# My Non-Pencil Art



## PanzerschreckLeopard (Nov 23, 2009)

A few examples I'm proud of: A 1/35 Pz.Kpfw. V Panther, the truck from _Duel_, and a 1/35 Pz.Kpfw. VI Tiger.


----------



## Corto (Nov 23, 2009)

If there's one thing I love, that's myself. But if there's two things I love, those are myself and German tanks.


----------



## PanzerschreckLeopard (Nov 23, 2009)

The Tiger was painted after the ones in _Kelly's Heroes_. (Even though those in the film were disguised T-34's. XP)














But anyhow, here's my KV-2...


----------



## PanzerschreckLeopard (Nov 23, 2009)




----------



## PanzerschreckLeopard (Nov 29, 2009)

My 1/16 Scale Late Production Tiger I. Quite accurate, especially since it's made by 21st Century Toys. The only goofs were that it had smoke candles and a binocular gun Sight. Late models lacked the candles and had a monocular gun sight.

This is actually supposed to look like the Tiger my char, Panzerschreck, commands.

Insignia is that of 1st SS Division Leibstandarte SS Adolf Hitler. [Link]

Tracks are from a 1/18 Pz.Kpfw. IV I no longer use.

You can kinda tell where I cut off the smoke candles.

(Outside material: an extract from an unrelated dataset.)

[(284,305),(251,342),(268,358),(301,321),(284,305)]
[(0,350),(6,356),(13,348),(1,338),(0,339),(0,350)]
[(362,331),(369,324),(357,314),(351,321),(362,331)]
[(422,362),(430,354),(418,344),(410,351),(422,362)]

The six rings on the barrel: 60 kills.


----------



## PanzerschreckLeopard (Nov 29, 2009)




----------



## sakket (Nov 30, 2009)

man, now i gotta find a picture of the cardboard tank i wore to FC last year..


----------



## PanzerschreckLeopard (Dec 8, 2009)

XD Which kind of tank?


----------



## Taralack (Aug 13, 2010)

holy necro batman


----------



## Smelge (Aug 13, 2010)

Well, why not?

Ok, you need to work on your painting skills. By the looks of things, you're either painting straight onto the plastic, or you've not bothered with an undercoat. You can tell by the way you can see through some of the colours. Even if it's a rough camo-job, the paint should still be evenly applied. First off, you should be painting as much as possible on the sprue, before even assembling. Complex camo that goes across several parts, yeah, build it first, but at least get your first undercoat on with the sprue intact. Means you have places to hold without getting fingerprints on the paint.

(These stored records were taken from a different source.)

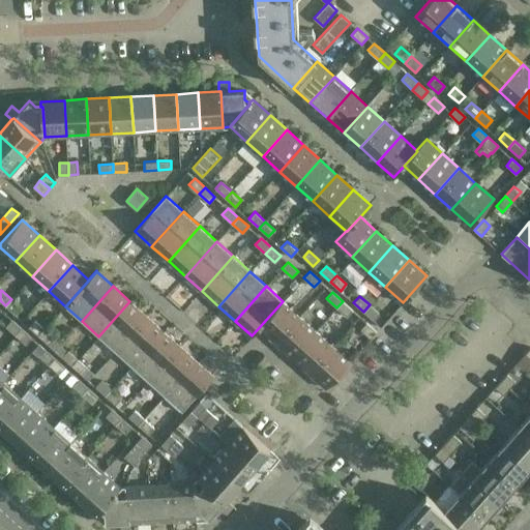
[(5,305),(16,315),(22,308),(11,299),(5,305)]
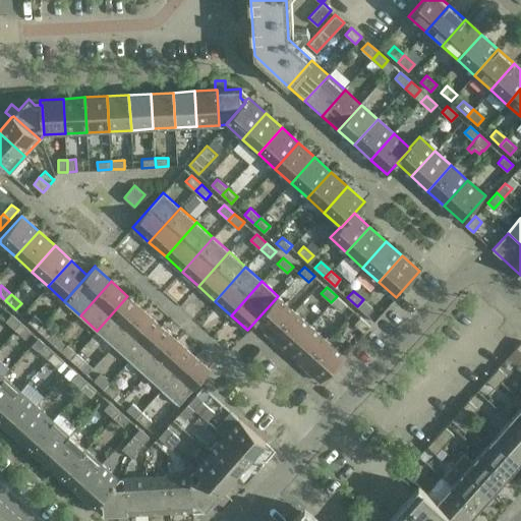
[(127,296),(97,331),(113,345),(143,310),(127,296)]
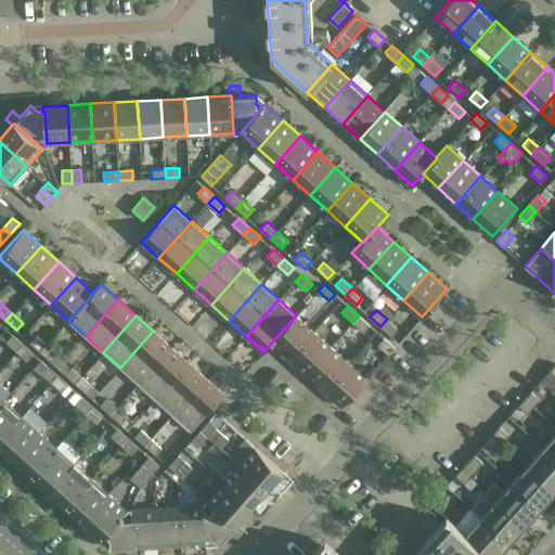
[(296,315),(263,351),(263,352),(272,344),(288,359),(313,331),(296,315)]
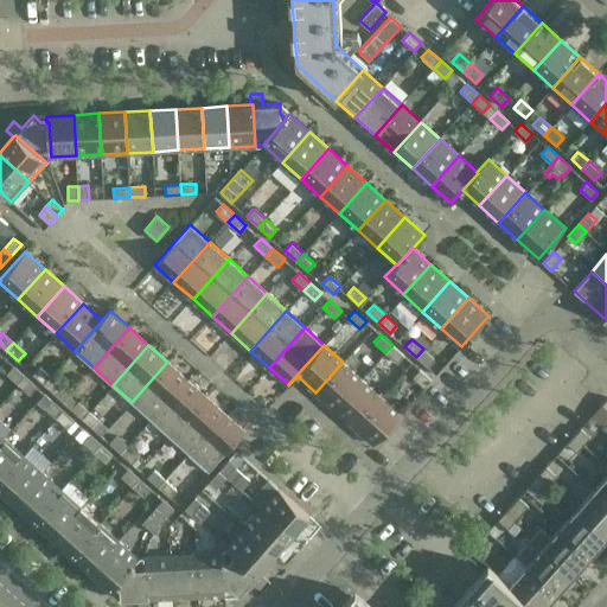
[(397,363),(404,356),(393,345),(385,352),(397,363)]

Darker colours, undercoat black. Lighter colours, undercoat white. Use a spray undercoat for white, as it's tough to get an even white with pure paint. Next, possibly your paints are a little too thin. Chuck in a bit of PVA to thicken it up a bit, and hopefully get better coverage. And don't be afraid to go for multiple coats either. You want it nice and smooth when finished. Finally, hit it with a matt varnish. Keep it safe from paint chips without making it shiny.

Other ideas, get some really fine sand and glue it to the tank at the undercoat stage, and you get a pretty nice rusted texture. Muddy up the tracks. Look at pictures of real tanks in action, note how mud and dirt come off the tracks onto the bodywork and replicate. You want to make a wrecked or damaged tank? Again, reference. Using thin plasticard and a bit of heat works wonders for twisted metal.


----------



## Willow (Aug 13, 2010)

This would be cooler if it wasn't a necro.


----------



## Smelge (Aug 13, 2010)

Willow would be cooler if she wasn't a necro.


----------